While little gestures that’d be almost unfathomable to render using typical animation techniques are captured, all the characters look clumsy and unrealistic. During the establishing shot of a tavern, it appears as though the character animations are looped. This gives everything a jarring, rigid look that is pretty ludicrous. The shape interpolation, used to render facial expressions, was either barely used or so rudimentary that it couldn’t help but pale in comparison to the well-crafted backgrounds. For instance, a desperate plea for help (“I just want my father back!”) is severely undercut of any emotional resonance due to the severely limited facial range. The characters have nearly the same expressions whether they’re meant to be scared, awed, frustrated, or happy. Couple that with the unimpressive voice acting from 95% of the cast and you’ve got a real groaner.
All of the minor characters sound as if they were rushed through the ADR to free up time for the bigger actors. This leads to some confusion, especially aboard the ship, since many of them sound indistinguishable from each other.
On the other hand, Nimoy overacts like a true champ and infuses his scenes with a breath of life that’s missing from many other parts. Fraser fares the absolute best. He injects humor, warmth, and a sense of thrill seeking that illustrates just how much everyone cared about this film. John Rhys-Davies and Mark Hamill are good, but if you didn’t know it was them, you probably wouldn’t guess it.
This leaves poor Jennifer Hale. As great as she has been throughout her career, she’s god awful here, sounding like someone doing a bad valley girl impersonation as opposed to a naive princess who wants to genuinely help.
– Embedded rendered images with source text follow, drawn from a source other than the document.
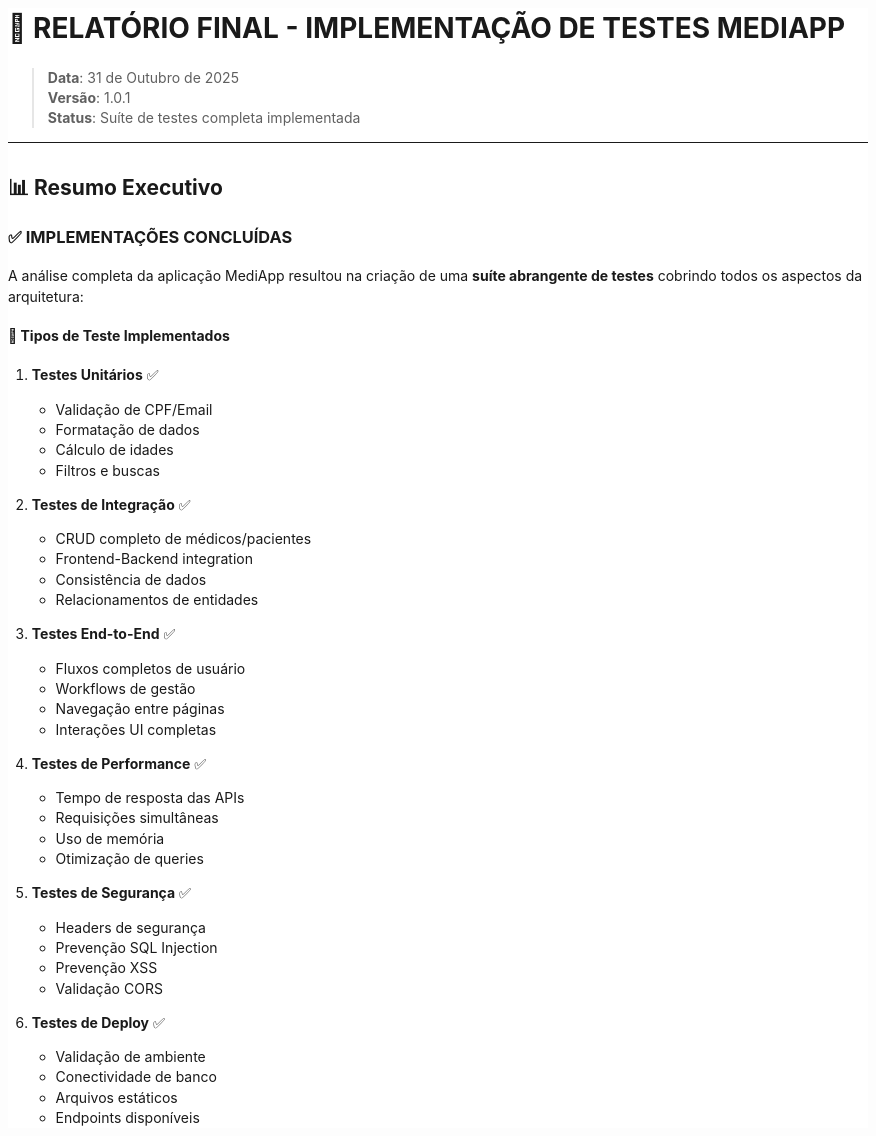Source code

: # 🧪 RELATÓRIO FINAL - IMPLEMENTAÇÃO DE TESTES MEDIAPP

> **Data**: 31 de Outubro de 2025  
> **Versão**: 1.0.1  
> **Status**: Suíte de testes completa implementada

---

## 📊 Resumo Executivo

### ✅ IMPLEMENTAÇÕES CONCLUÍDAS

A análise completa da aplicação MediApp resultou na criação de uma **suíte abrangente de testes** cobrindo todos os aspectos da arquitetura:

#### **🧪 Tipos de Teste Implementados**

1. **Testes Unitários** ✅
   - Validação de CPF/Email
   - Formatação de dados
   - Cálculo de idades
   - Filtros e buscas

2. **Testes de Integração** ✅
   - CRUD completo de médicos/pacientes
   - Frontend-Backend integration
   - Consistência de dados
   - Relacionamentos de entidades

3. **Testes End-to-End** ✅
   - Fluxos completos de usuário
   - Workflows de gestão
   - Navegação entre páginas
   - Interações UI completas

4. **Testes de Performance** ✅
   - Tempo de resposta das APIs
   - Requisições simultâneas
   - Uso de memória
   - Otimização de queries

5. **Testes de Segurança** ✅
   - Headers de segurança
   - Prevenção SQL Injection
   - Prevenção XSS
   - Validação CORS

6. **Testes de Deploy** ✅
   - Validação de ambiente
   - Conectividade de banco
   - Arquivos estáticos
   - Endpoints disponíveis
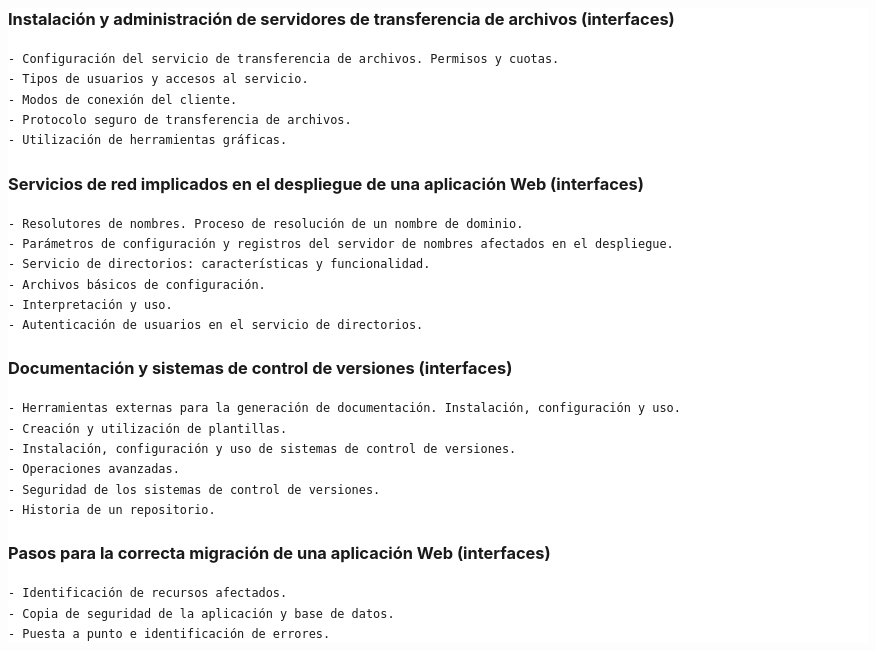 ### Instalación y administración de servidores de transferencia de archivos (interfaces)

    - Configuración del servicio de transferencia de archivos. Permisos y cuotas.
    - Tipos de usuarios y accesos al servicio.
    - Modos de conexión del cliente.
    - Protocolo seguro de transferencia de archivos.
    - Utilización de herramientas gráficas.

### Servicios de red implicados en el despliegue de una aplicación Web (interfaces)

    - Resolutores de nombres. Proceso de resolución de un nombre de dominio.
    - Parámetros de configuración y registros del servidor de nombres afectados en el despliegue.
    - Servicio de directorios: características y funcionalidad.
    - Archivos básicos de configuración.
    - Interpretación y uso.
    - Autenticación de usuarios en el servicio de directorios.

### Documentación y sistemas de control de versiones (interfaces)

    - Herramientas externas para la generación de documentación. Instalación, configuración y uso.
    - Creación y utilización de plantillas.
    - Instalación, configuración y uso de sistemas de control de versiones.
    - Operaciones avanzadas.
    - Seguridad de los sistemas de control de versiones.
    - Historia de un repositorio.

### Pasos para la correcta migración de una aplicación Web (interfaces)

    - Identificación de recursos afectados.
    - Copia de seguridad de la aplicación y base de datos.
    - Puesta a punto e identificación de errores.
The script doesn’t give Hale anything to work with, as her character has very little development. Aside from a few blunder-headed lines, the script’s big issue is its focus on showing Sinbad’s progression at the expense of the other characters. It’s too bad too, as with one solid rewrite this could have been an almost perfectly written adventure.
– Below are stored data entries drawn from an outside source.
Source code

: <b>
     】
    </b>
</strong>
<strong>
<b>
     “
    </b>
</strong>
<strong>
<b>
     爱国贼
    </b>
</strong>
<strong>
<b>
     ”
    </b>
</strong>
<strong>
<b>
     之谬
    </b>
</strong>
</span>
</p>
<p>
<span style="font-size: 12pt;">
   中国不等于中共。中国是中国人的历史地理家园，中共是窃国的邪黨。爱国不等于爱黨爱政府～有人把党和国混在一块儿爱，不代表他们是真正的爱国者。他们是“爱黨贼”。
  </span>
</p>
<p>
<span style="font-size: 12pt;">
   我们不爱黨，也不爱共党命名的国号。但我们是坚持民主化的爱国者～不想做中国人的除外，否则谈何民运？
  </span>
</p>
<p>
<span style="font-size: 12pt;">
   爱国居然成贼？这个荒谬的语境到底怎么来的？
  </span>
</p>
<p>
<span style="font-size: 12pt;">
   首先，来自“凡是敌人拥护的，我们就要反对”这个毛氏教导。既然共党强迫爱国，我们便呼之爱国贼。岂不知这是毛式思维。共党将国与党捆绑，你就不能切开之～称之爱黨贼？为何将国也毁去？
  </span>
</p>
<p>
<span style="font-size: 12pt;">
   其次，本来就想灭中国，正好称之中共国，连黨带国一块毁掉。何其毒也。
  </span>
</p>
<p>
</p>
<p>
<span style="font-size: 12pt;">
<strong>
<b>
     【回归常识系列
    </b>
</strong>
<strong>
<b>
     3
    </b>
While terribly animated, the action scenes have a frantic, kinetic energy that leads to some fun. They’re also surprisingly bloody, especially during a demonic bat fight. The bats look gnarly and straight from the mouth of hell, which keeps things engaging.
Later a mystical underwater race is revealed, and they’re badass. A decent amount of thought was put into the design of their civilization and language. But those elements aren’t given enough time to be explored. At 85 minutes, and feeling quite rushed (especially closer to the end), time to slow down and explore what this new world means for our characters would have not only been welcome, but could have provided some necessary gravitas.
The ending is especially rushed. The climax involves Sinbad and Serena getting to her kingdom in time to stop the execution of King Akron (still body switched as Baraka), getting everyone to their proper bodies and living happily ever after. All of which happens in five minutes or less. This demands a solid ten minute sword fight scene, with rope swings, near misses, and the like…but we don’t get that. No thrills are to be had there.
In spite of honorable intent, some truly inspired moments, and my own personal preference for the adventure genre, the technology and time just weren’t present to make this film a success. The terrible character animation, bad lead performance, and rushed pacing do provide plenty of laughs, though. I hope “Sinbad, Beyond The Veil Of Mists” takes its rightful place upon the mantle of “so bad, they’re good” movies soon.